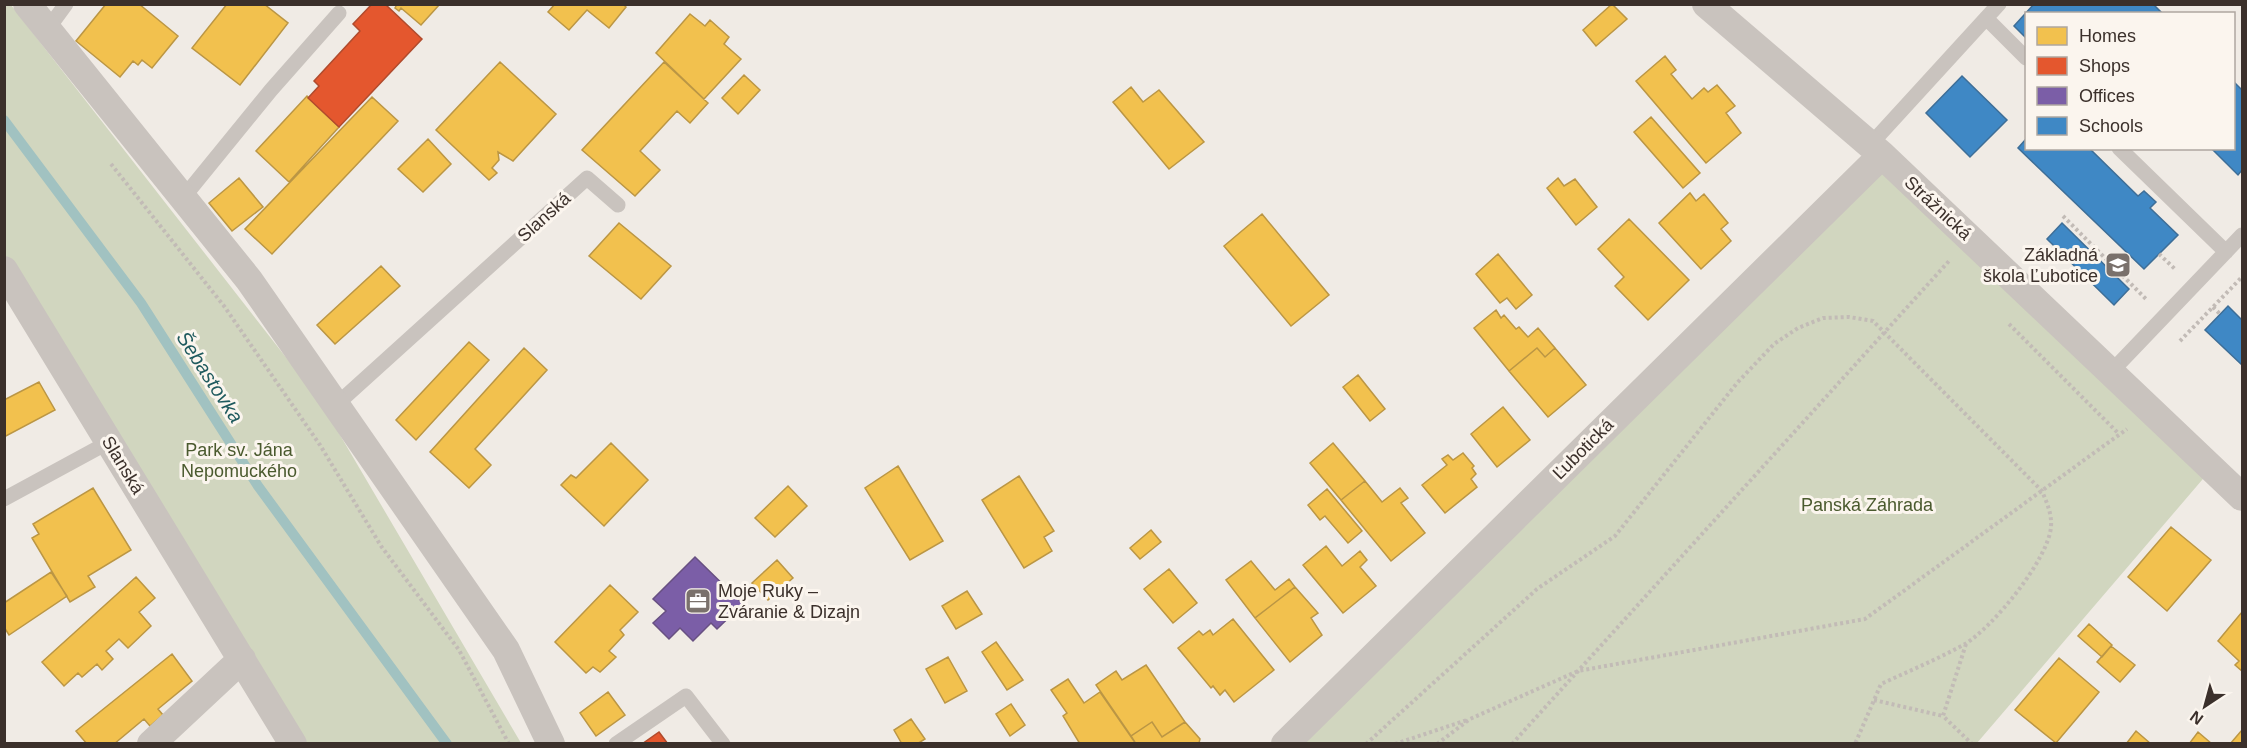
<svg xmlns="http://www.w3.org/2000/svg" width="2247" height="748" font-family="Helvetica,sans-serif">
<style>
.green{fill:#d1d6bf}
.homes{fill:#f2c14e;stroke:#bb9644;stroke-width:1.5}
.shops{fill:#e4572e;stroke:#b14b2d;stroke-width:1.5}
.offices{fill:#7b5ea7;stroke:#685082;stroke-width:1.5}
.schools{fill:#3f88c5;stroke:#3e6e97;stroke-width:1.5}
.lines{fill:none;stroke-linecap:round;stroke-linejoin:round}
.stream{stroke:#a1c2c1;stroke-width:10}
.path{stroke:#c2bbb6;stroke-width:4;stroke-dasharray:3 3;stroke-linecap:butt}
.lane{stroke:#c9c3be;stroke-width:15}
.street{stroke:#c9c3be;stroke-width:28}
.labels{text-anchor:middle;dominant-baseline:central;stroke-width:6;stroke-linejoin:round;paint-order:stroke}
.street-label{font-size:18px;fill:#3b302b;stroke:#fbf5ee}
.poi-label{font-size:18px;fill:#3b302b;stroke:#fbf5ee;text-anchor:end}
.park-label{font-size:18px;fill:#4a5a2e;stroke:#fbf5ee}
.water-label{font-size:20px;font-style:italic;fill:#1f5a5e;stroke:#fbf5ee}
</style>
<rect width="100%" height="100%" fill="#f0ebe5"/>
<path class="green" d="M 4,5 L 11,5 L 320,401 L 521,743 L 283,743 L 5,271 Z
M 1883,156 L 2208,473 L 1977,743 L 1280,744 Z"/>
<path class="homes" d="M 106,4 L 139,4 L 178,36 L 152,68 L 142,60 L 138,65 L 133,61 L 120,77 L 76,41 Z
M 227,4 L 264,4 L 288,23 L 240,85 L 192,48 Z
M 440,4 L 421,25 L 401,8 L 399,11 L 395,8 L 397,4 Z
M 555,4 L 623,4 L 626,7 L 609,28 L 587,10 L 569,30 L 548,12 Z
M 1612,4 L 1627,19 L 1596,46 L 1583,30 Z
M 690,14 L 705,26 L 710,20 L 729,37 L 724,44 L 741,59 L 704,99 L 656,53 Z
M 1665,56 L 1676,70 L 1671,74 L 1692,99 L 1704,88 L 1708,92 L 1717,85 L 1735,106 L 1726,113 L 1741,133 L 1706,163 L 1636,81 Z
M 500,62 L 556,114 L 513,161 L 498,152 L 499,160 L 492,168 L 497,173 L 489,180 L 436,130 Z
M 664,62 L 708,103 L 690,123 L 677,111 L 640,151 L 660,170 L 635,196 L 582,150 Z
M 744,75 L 760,90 L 738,114 L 722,98 Z
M 1131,87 L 1143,102 L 1159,90 L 1204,142 L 1169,169 L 1113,102 Z
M 307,96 L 339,127 L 289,182 L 256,151 Z
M 372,97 L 398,121 L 272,254 L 245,229 Z
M 1651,117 L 1700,173 L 1683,188 L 1634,132 Z
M 428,139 L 451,164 L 423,192 L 398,169 Z
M 239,178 L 263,207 L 232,231 L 209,203 Z
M 1558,178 L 1564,186 L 1575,179 L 1597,207 L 1576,225 L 1547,188 Z
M 1690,193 L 1696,201 L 1704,194 L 1728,223 L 1721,229 L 1731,241 L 1701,269 L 1659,223 Z
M 1262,214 L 1329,295 L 1291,326 L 1224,246 Z
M 1629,219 L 1689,280 L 1648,320 L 1615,286 L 1624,277 L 1598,249 Z
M 619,223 L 671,266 L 641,299 L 589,256 Z
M 1498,254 L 1532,295 L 1516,309 L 1507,298 L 1500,303 L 1476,274 Z
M 381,266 L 400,286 L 335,344 L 317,325 Z
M 1496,310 L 1501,318 L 1504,315 L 1516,329 L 1519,327 L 1528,337 L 1538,328 L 1555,348 L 1545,357 L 1537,348 L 1509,371 L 1474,328 Z
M 469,342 L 489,360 L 416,440 L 396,420 Z
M 524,348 L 547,370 L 475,449 L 491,465 L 469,488 L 430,452 Z
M 1537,348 L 1545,357 L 1555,348 L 1586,385 L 1548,417 L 1509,371 Z
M 1358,375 L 1385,409 L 1370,421 L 1343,387 Z
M 39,382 L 55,410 L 4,437 L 4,400 Z
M 1503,407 L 1530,440 L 1497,467 L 1471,434 Z
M 611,443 L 648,480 L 604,526 L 561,485 L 571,475 L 576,478 Z
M 1333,443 L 1365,481 L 1341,500 L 1310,463 Z
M 1463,453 L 1474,466 L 1472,468 L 1476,474 L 1471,479 L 1477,487 L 1445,513 L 1422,485 L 1447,465 L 1442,459 L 1448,455 L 1453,460 Z
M 898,466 L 943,541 L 910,560 L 865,488 Z
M 1019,476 L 1054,531 L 1044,537 L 1052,551 L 1024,568 L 982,500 Z
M 1365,481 L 1382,502 L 1400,488 L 1408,498 L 1401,503 L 1425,533 L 1391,561 L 1341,500 Z
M 788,486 L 807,506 L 775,537 L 755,518 Z
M 93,488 L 131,550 L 88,576 L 95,587 L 70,602 L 32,538 L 39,534 L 33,524 Z
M 1327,489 L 1362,531 L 1348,543 L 1325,516 L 1320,520 L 1308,505 Z
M 2171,527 L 2211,560 L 2167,611 L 2128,577 Z
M 1151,530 L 1161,542 L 1140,559 L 1130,548 Z
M 1326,546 L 1342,566 L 1360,551 L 1367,560 L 1360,567 L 1376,586 L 1343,613 L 1303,565 Z
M 777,560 L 793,578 L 768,600 L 752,583 Z
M 1251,561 L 1275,590 L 1289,579 L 1295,587 L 1255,618 L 1226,580 Z
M 1169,569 L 1197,603 L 1173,623 L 1144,589 Z
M 51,572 L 67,596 L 9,635 L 4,627 L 4,603 Z
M 136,577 L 155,598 L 139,612 L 151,626 L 128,648 L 119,639 L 106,651 L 113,659 L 102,670 L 97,664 L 82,677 L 78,673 L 64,686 L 42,662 Z
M 610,585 L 638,612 L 620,630 L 624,635 L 609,651 L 616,657 L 600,672 L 593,667 L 586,673 L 555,642 Z
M 1295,587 L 1318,613 L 1311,618 L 1322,635 L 1290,662 L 1255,618 Z
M 967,591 L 982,614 L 956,629 L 942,606 Z
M 2242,612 L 2242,671 L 2235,665 L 2239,661 L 2218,641 Z
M 1233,619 L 1274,670 L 1234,702 L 1225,690 L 1220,695 L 1213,686 L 1211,688 L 1178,648 L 1199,631 L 1203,635 L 1210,630 L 1213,635 Z
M 2089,624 L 2112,645 L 2102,657 L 2078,636 Z
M 996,642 L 1023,680 L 1007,690 L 982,652 Z
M 2111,646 L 2135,665 L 2120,682 L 2097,662 Z
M 172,654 L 192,681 L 158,709 L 163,715 L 150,726 L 144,719 L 114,744 L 87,744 L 76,731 Z
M 948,657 L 967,691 L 945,703 L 926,669 Z
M 2059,658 L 2099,692 L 2056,743 L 2015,710 Z
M 1146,665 L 1185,722 L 1162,737 L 1152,722 L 1131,736 L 1096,685 L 1116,671 L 1122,680 Z
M 1068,679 L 1084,703 L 1100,692 L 1136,744 L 1080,744 L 1063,716 L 1067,713 L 1051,690 Z
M 608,692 L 625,715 L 596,736 L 580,713 Z
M 1011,704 L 1025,725 L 1010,736 L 996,714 Z
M 911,719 L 925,739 L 917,744 L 902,744 L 894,730 Z
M 1152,722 L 1162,737 L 1185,722 L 1200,739 L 1199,743 L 1136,744 L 1131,736 Z
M 2242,730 L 2242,744 L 2230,744 Z
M 2136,731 L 2151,744 L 2126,744 Z
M 2198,732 L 2212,744 L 2189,744 Z"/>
<path class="shops" d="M 372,4 L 385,4 L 422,39 L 339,127 L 308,98 L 319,86 L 314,81 L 360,31 L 353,24 Z
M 659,732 L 668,744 L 642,744 Z"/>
<path class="offices" d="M 695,557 L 743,604 L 717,629 L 711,623 L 693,641 L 680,628 L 669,639 L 653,623 L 666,611 L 653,599 Z"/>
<path class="schools" d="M 2034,4 L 2153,4 L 2163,14 L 2026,14 L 2026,38 L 2014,26 Z
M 1962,76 L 2007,120 L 1970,157 L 1926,113 Z
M 2234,82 L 2242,90 L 2242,170 L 2238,175 L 2211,148 L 2234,148 Z
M 2026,139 L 2026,148 L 2089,148 L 2138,196 L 2144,191 L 2156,202 L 2150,208 L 2178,235 L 2144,269 L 2018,148 Z
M 2062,223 L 2129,289 L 2114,305 L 2047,239 Z
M 2228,306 L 2242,320 L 2242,365 L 2205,330 Z"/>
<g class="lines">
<path class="stream" d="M 4,120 L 141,303 L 258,486 L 447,744"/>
<path class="path" d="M 111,164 L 224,306 L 320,445 L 381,546 L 459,650 L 509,744
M 2063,216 L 2146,299
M 2159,254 L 2176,270
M 2213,307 L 2220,314
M 2009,324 L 2119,434
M 2180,341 L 2242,277
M 1966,644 L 1943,716 L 1972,744
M 1874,700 L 1943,716
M 1366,744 L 1537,589 L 1615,536 L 1737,383 L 1774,344 L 1798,328 L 1823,318 L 1849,317 L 1873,321 L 2042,491 C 2047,503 2052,514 2051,527 C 2048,560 1993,627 1965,644 C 1938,659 1909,671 1881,684 L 1855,744
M 1395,744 L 1467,720
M 1437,744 L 1470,719 L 1578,671 L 1865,619 L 2127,429
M 1512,744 L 1949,261"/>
<path class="lane" d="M 1986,18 L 2026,58
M 47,30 L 66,4
M 1870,145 L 1999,4
M 2119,148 L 2226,252
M 183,198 L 271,90 L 339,13
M 2111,372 L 2242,235
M 336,405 L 587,178 L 618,205
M 4,499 L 109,442
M 616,744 L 686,696 L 723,744"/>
<path class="street" d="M 27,4 L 249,280 L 506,650 L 551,744
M 1706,4 L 1882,155 L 2242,497
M 4,270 L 293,744
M 151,744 L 242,659
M 1285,744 L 1882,155"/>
</g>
<defs>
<g id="school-square" transform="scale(1.35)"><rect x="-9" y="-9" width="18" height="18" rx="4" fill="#7a716c" stroke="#fbf5ee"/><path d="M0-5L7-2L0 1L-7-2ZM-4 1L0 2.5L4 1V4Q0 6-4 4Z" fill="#fff"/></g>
<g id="office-square" transform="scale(1.35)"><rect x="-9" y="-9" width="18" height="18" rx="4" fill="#7a716c" stroke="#fbf5ee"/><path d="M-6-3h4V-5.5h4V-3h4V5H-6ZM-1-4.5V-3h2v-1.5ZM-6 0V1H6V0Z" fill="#fff"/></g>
</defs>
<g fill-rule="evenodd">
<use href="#school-square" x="2118" y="265"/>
<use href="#office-square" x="698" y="601"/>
</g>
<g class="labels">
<g class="street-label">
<text transform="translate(1938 208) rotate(43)">Strážnická</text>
<text transform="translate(544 217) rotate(-42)">Slanská</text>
<text transform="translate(1583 449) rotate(-45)">Ľubotická</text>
<text transform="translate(123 465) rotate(59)">Slanská</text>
</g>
<g class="poi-label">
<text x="2098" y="255">Základná<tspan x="2098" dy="21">škola Ľubotice</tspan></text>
<text x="718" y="591" text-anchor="start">Moje Ruky –<tspan x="718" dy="21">Zváranie &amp; Dizajn</tspan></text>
</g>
<g class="park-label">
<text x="239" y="450">Park sv. Jána<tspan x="239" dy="21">Nepomuckého</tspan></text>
<text x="1867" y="505">Panská Záhrada</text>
</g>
<g class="water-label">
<text transform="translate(210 377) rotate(57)">Šebastovka</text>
</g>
</g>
<rect width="2247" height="748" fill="none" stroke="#3b302b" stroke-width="12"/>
<rect x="2025" y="12" width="210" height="138" fill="#fbf5ee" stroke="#aea6a0" stroke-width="1.5"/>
<rect x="2037" y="27" width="30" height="18" fill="#f2c14e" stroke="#aea6a0" stroke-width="1.5"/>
<text x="2079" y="42" font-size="18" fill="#3b302b">Homes</text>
<rect x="2037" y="57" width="30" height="18" fill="#e4572e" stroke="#aea6a0" stroke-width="1.5"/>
<text x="2079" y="72" font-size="18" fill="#3b302b">Shops</text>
<rect x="2037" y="87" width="30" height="18" fill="#7b5ea7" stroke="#aea6a0" stroke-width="1.5"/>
<text x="2079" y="102" font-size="18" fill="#3b302b">Offices</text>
<rect x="2037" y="117" width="30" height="18" fill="#3f88c5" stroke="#aea6a0" stroke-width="1.5"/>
<text x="2079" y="132" font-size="18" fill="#3b302b">Schools</text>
<g transform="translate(2205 706) rotate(216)" stroke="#fbf5ee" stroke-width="4.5" paint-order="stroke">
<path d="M0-4.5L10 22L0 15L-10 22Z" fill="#3b302b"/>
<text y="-9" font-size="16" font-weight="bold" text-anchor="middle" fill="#3b302b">N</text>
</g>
</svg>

----

Take every line from the data that includes the word "lines".

.lines{fill:none;stroke-linecap:round;stroke-linejoin:round}
<g class="lines">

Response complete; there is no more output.